Exercise →
Starting at the first line of the entries below, restate each line exactly until you reach the line with "Confidential Symbol Generator", and print that one too. Leave the pictures out and stop there.

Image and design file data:

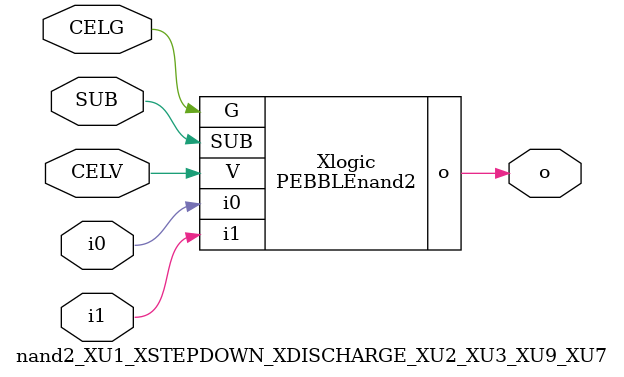
<source format=v>



module PEBBLEnand2 ( o, G, SUB, V, i0, i1 );

  input i0;
  input V;
  input i1;
  input G;
  output o;
  input SUB;
endmodule

//Celera Confidential Do Not Copy nand2_XU1_XSTEPDOWN_XDISCHARGE_XU2_XU3_XU9_XU7
//Celera Confidential Symbol Generator
//5V NAND2
module nand2_XU1_XSTEPDOWN_XDISCHARGE_XU2_XU3_XU9_XU7 (CELV,CELG,i0,i1,o,SUB);
input CELV;
input CELG;
input i0;
input i1;
input SUB;
output o;

//Celera Confidential Do Not Copy nand2
PEBBLEnand2 Xlogic(
.V (CELV),
.i0 (i0),
.i1 (i1),
.o (o),
.SUB (SUB),
.G (CELG)
);
//,diesize,PEBBLEnand2

//Celera Confidential Do Not Copy Module End
//Celera Schematic Generator
endmodule

</source>
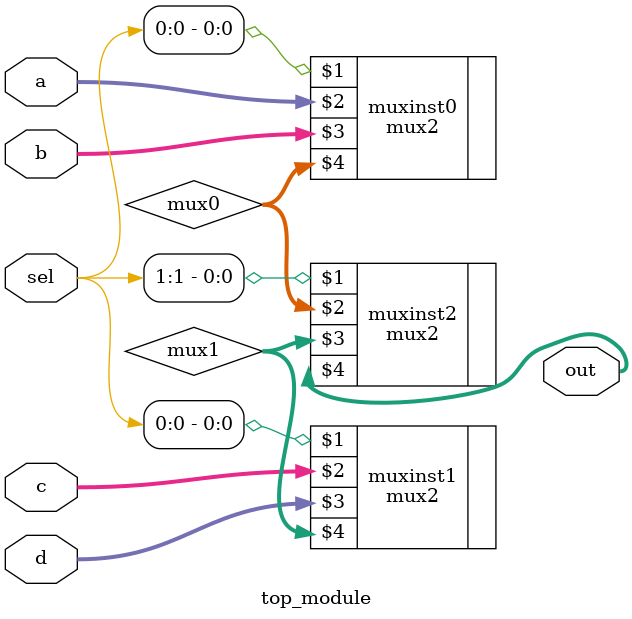
<source format=v>
module top_module (
    input [1:0] sel,
    input [7:0] a,
    input [7:0] b,
    input [7:0] c,
    input [7:0] d,
    output [7:0] out  ); //

    wire [7:0] mux0, mux1;
    mux2 muxinst0 ( sel[0],    a,    b, mux0 );
    mux2 muxinst1 ( sel[0],    c,    d, mux1 );
    mux2 muxinst2 ( sel[1], mux0, mux1,  out );

endmodule
</source>
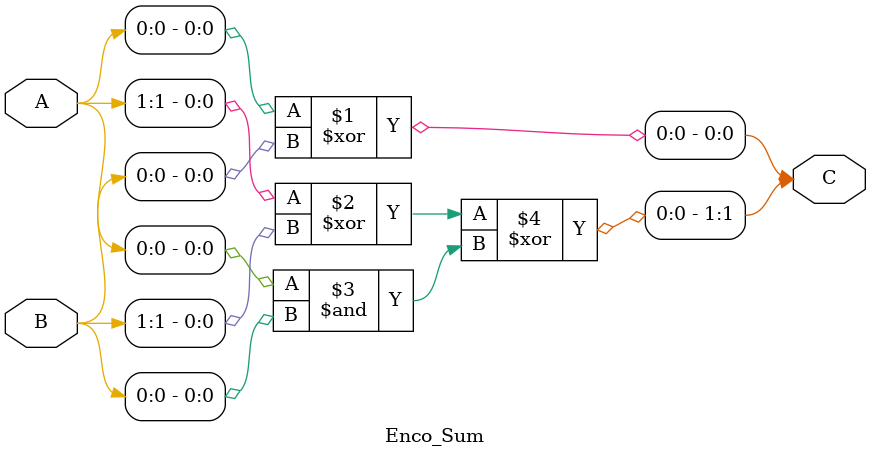
<source format=sv>
module Enco_Sum(
    input [1:0] A,B,
    output [1:0] C

);

assign C[0]  =  A[0] ^ B[0];

assign C[1] = (A[1] ^ B[1]) ^ (A[0] & B[0]);


endmodule
</source>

Worked solution →
<source format=v>



module PEBBLEnand2 ( o, G, SUB, V, i0, i1 );

  input i0;
  input V;
  input i1;
  input G;
  output o;
  input SUB;
endmodule

//Celera Confidential Do Not Copy nand2_XU1_XSTEPDOWN_XDISCHARGE_XU2_XU3_XU9_XU7
//Celera Confidential Symbol Generator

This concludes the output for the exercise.